During this part of the growing season photosynthesis begins soon after sunrise . Given Washington’s northern location there are 2 more hours of sunlight over that of California. This is a very important aspect of our grape growing as we typically have a later bud-break and flowering then California or other hot growing areas but we make up for it by having longer daylight hours. As temperatures increase in the early morning the vine is increasing sugars in the grapes. As temperatures continue to climb the vine begins to react to adverse conditions. Around 90 degrees F. sugar production is arrested. This is why in many hot growing areas the grapes get “stuck”, they are not ripening because it is too hot. It seems counter-intuitive but from time to time this condition may occur. As temperatures continue to climb past 100 degrees F. the process of transpiration is compromised.
Transpiration is the evaporation of water from plants. It occurs chiefly at the leaves where their stomata (the cellular openings on the undersides of the leaves) are open for the passage of CO2 and O2 during photosynthesis. Plants transpire more rapidly at higher temperatures because water evaporates more rapidly as the temperature rises. At 90°, a leaf may transpire three times as fast as it does at 70°C.

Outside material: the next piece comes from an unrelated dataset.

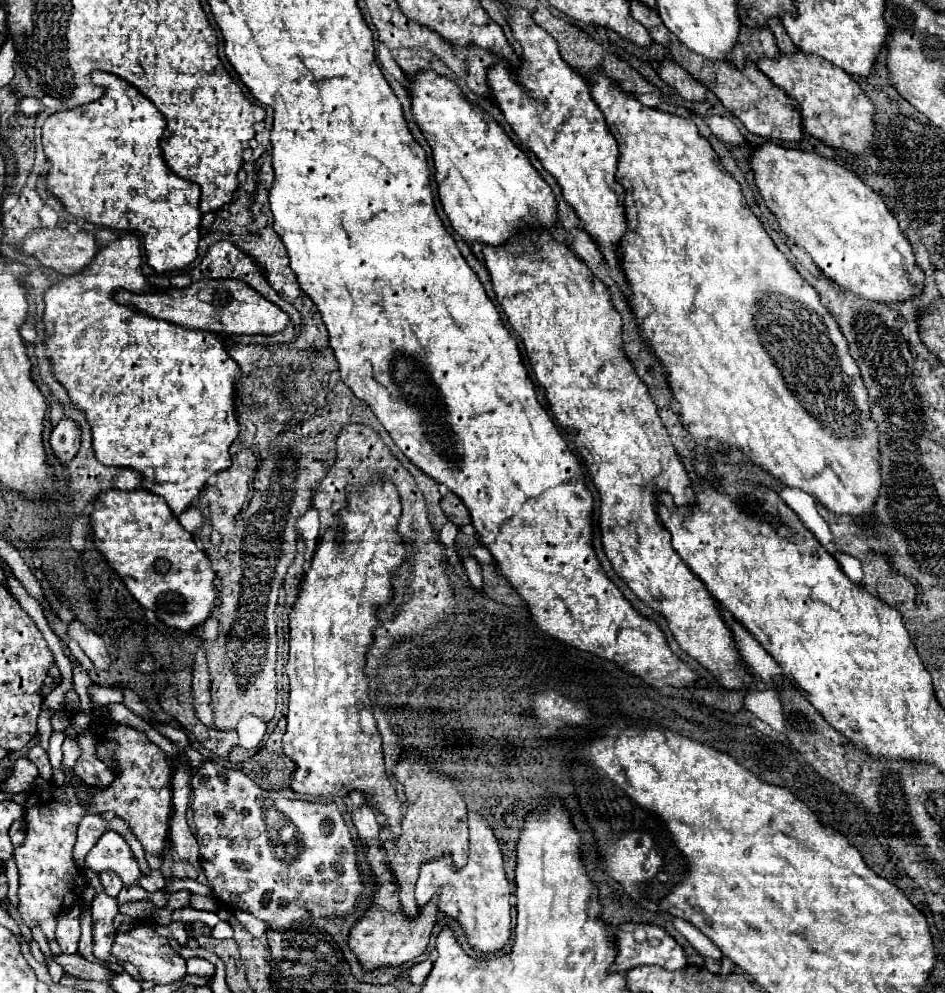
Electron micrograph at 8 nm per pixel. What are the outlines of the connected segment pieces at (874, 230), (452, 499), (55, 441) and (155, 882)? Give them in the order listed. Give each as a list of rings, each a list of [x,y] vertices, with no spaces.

A plant cannot continue to transpire rapidly if its water loss is not made up by replacement from the drip irrigation. When absorption of water by the roots fails to keep up with the rate of transpiration, loss of turgor occurs, and the stomata close. This immediately reduces the rate of transpiration (as well as of photosynthesis, sugar production). Wilting may occur and the plant begins to metabolize it’s acids as a survival mechanism.

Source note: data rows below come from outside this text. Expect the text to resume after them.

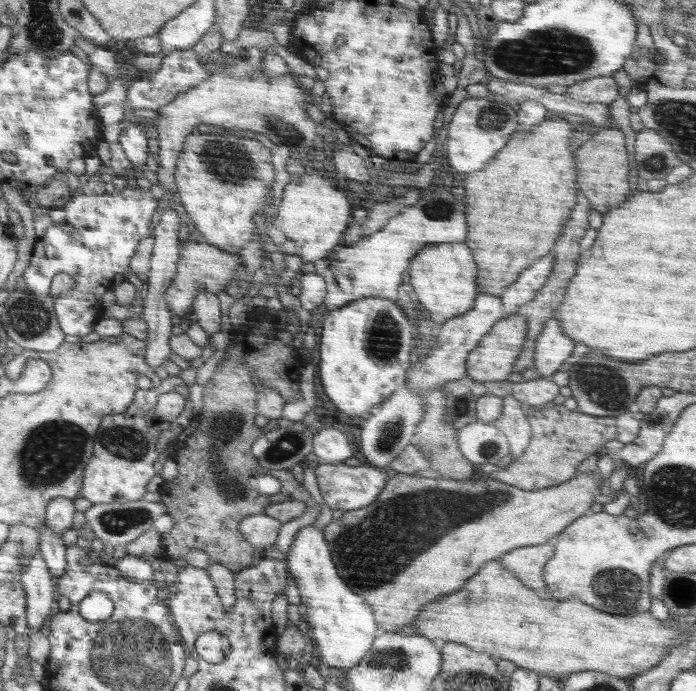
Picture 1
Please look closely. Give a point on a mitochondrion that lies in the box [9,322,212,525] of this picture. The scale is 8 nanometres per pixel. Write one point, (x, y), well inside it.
(50, 455)

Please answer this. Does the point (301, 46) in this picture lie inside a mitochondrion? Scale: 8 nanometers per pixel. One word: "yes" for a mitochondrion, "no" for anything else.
no

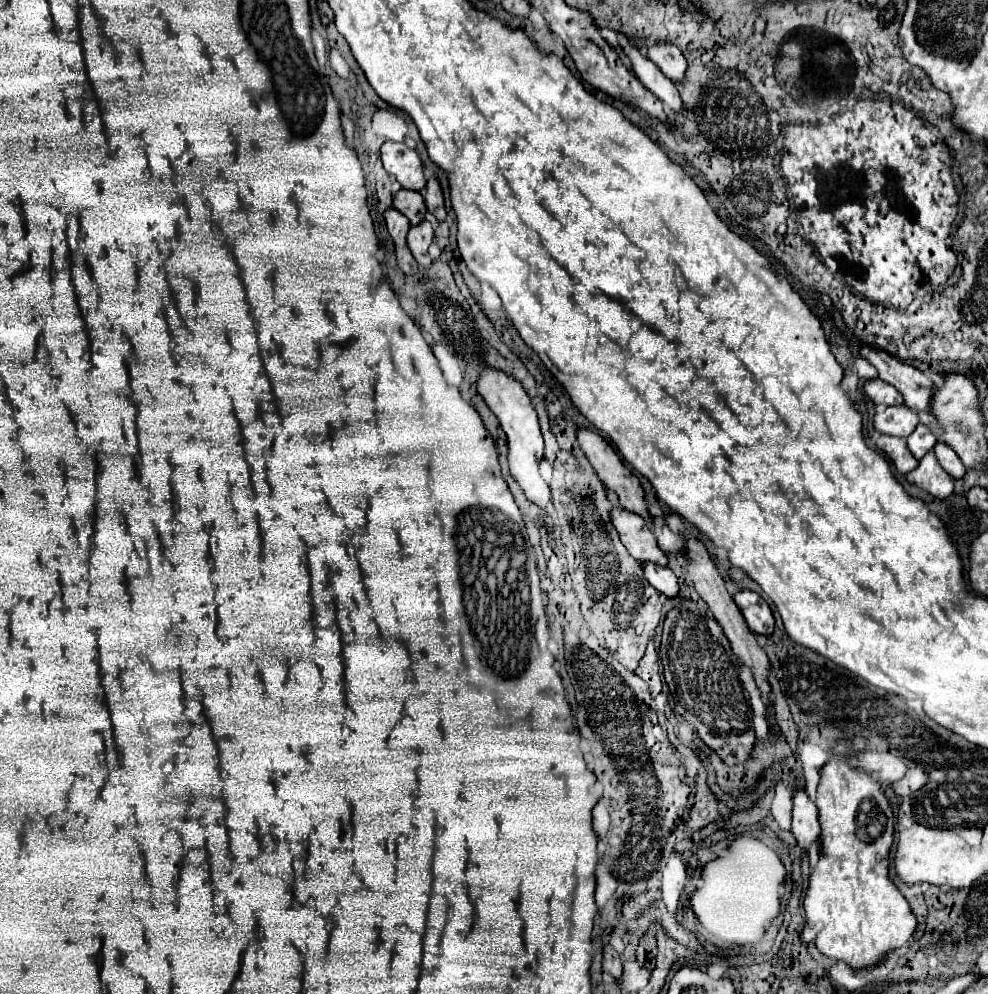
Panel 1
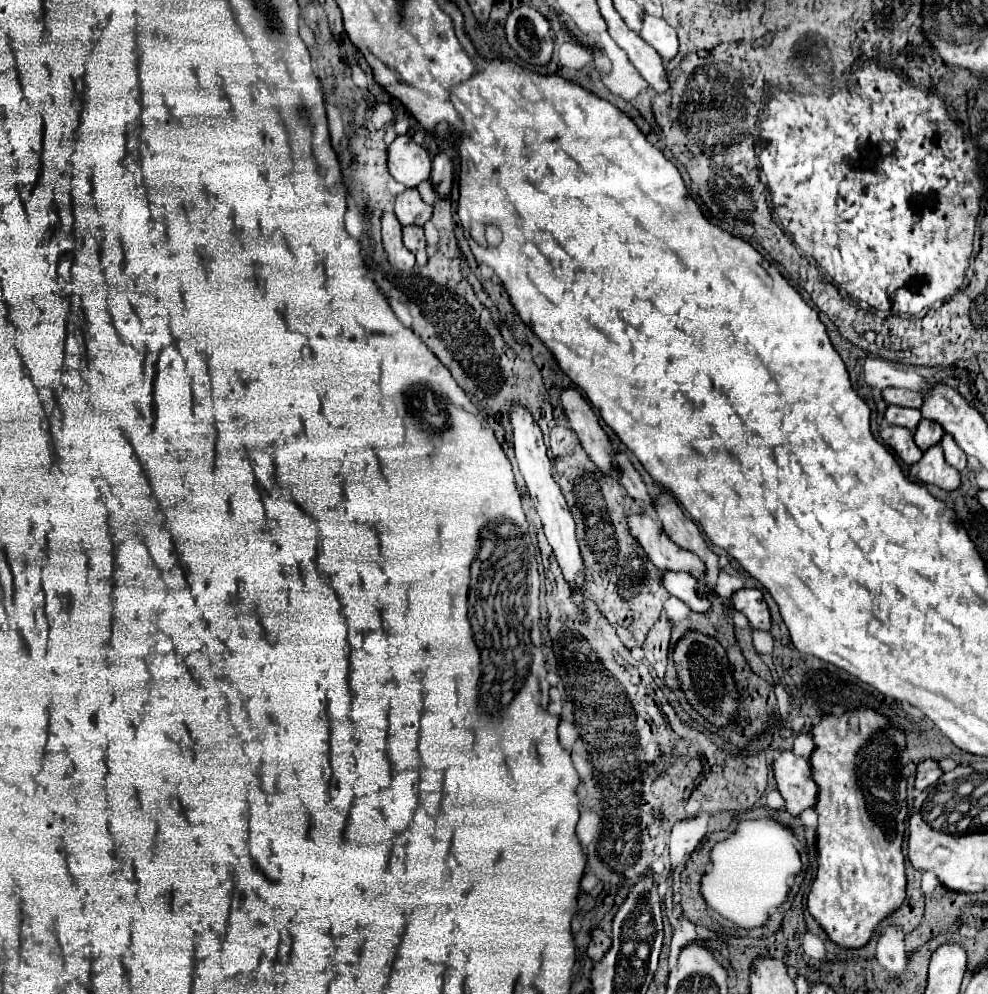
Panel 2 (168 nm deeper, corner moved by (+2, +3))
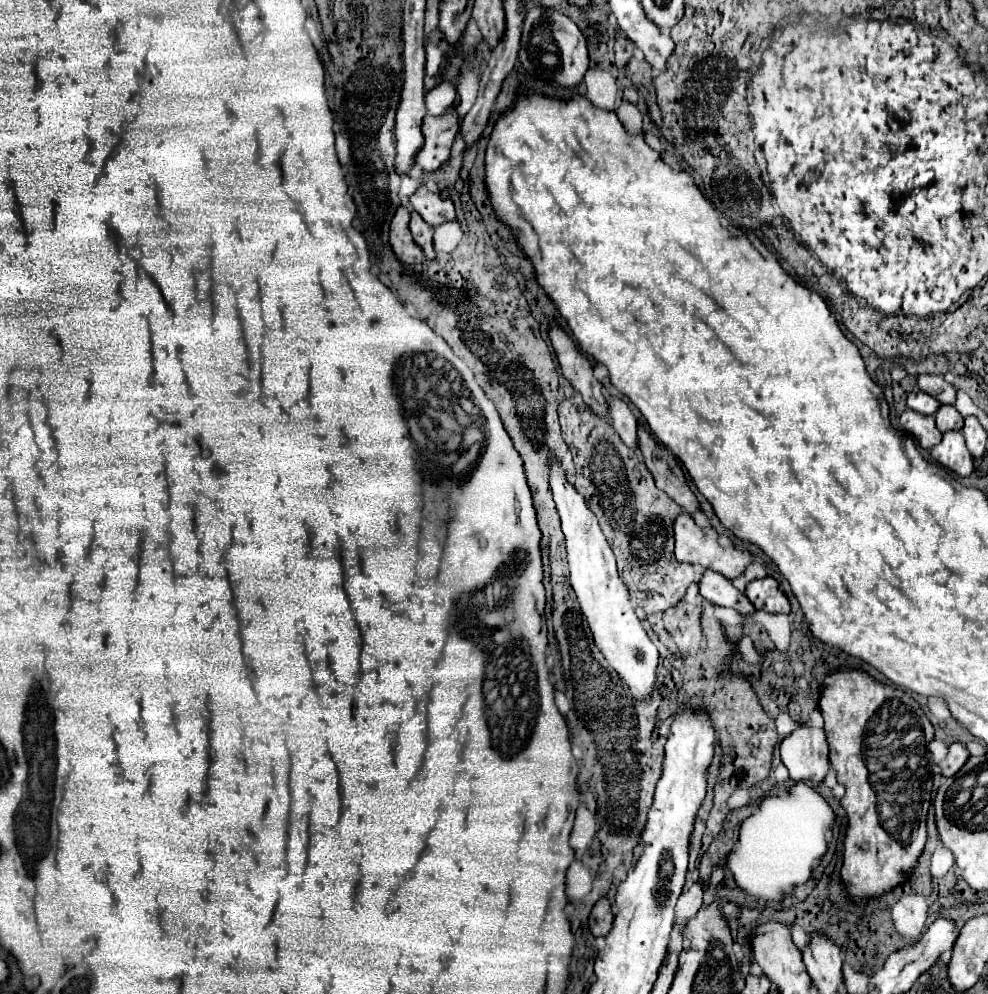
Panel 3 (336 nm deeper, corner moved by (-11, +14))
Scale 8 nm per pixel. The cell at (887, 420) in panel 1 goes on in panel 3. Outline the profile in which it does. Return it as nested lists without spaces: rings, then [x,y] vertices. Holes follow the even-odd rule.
[[[914,389],[908,395],[908,407],[918,411],[918,413],[924,413],[924,415],[934,415],[940,409],[940,403],[932,395],[928,395],[920,389]]]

If this environment persists over time the grape is left with mostly sugars, therefore the typical hot climate type of grape with high sugars and low acids. In Washington, however, our peak daytime temperatures are usually around 4 PM. Temperatures soon begin to drop (and in many places of the state late afternoon winds also arise helping to sweep hot air off the vineyards and replaces it with cooler air from river areas and higher elevations also serving to drop temperatures). As temperatures begin to drop the stomata re-open, transpiration renews, the plant stops metabolizing as much acid and as temperatures continue to fall sugar production is renewed. Washington, with our northern location still is receiving significant sunshine in the late evening so photosynthesis is still occurring when most growing areas would be in darkness. Finally, nighttime in Eastern Washington can be quite cool with temperatures in the 50’s not at all unusual, so 50 degree temperature swings are normal.

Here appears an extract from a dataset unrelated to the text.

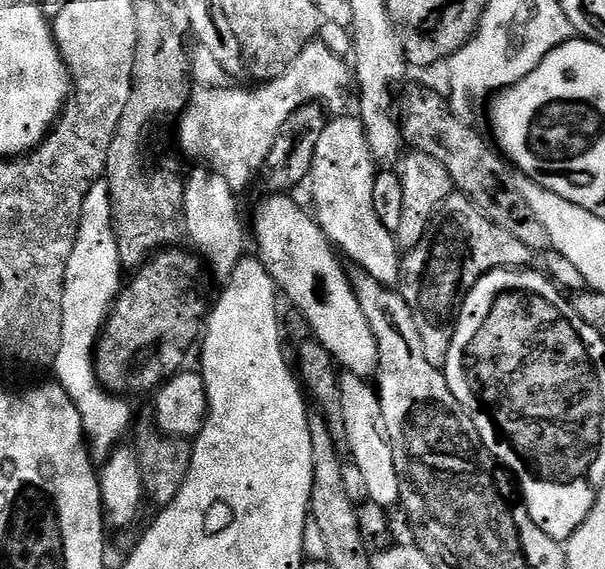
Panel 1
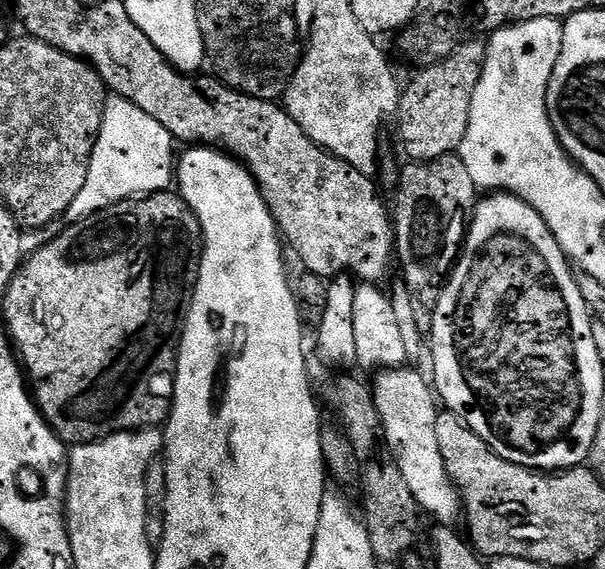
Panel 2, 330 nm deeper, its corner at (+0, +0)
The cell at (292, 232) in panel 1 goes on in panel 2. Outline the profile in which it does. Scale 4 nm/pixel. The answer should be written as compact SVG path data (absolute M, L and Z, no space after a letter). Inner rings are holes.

So, in our area, the actual time of no sugar production and of the vine metabolizing its acids due to high temperatures is small in comparison to other warm growing areas due to longer daylight hours and the desert effect of cool mornings and evenings. The net effect is grapes high in sugars and high in acids, a condition mutually exclusive in most grape growing areas, with high physiological maturity ultimately resulting in perfectly balanced fruit and thus great wines.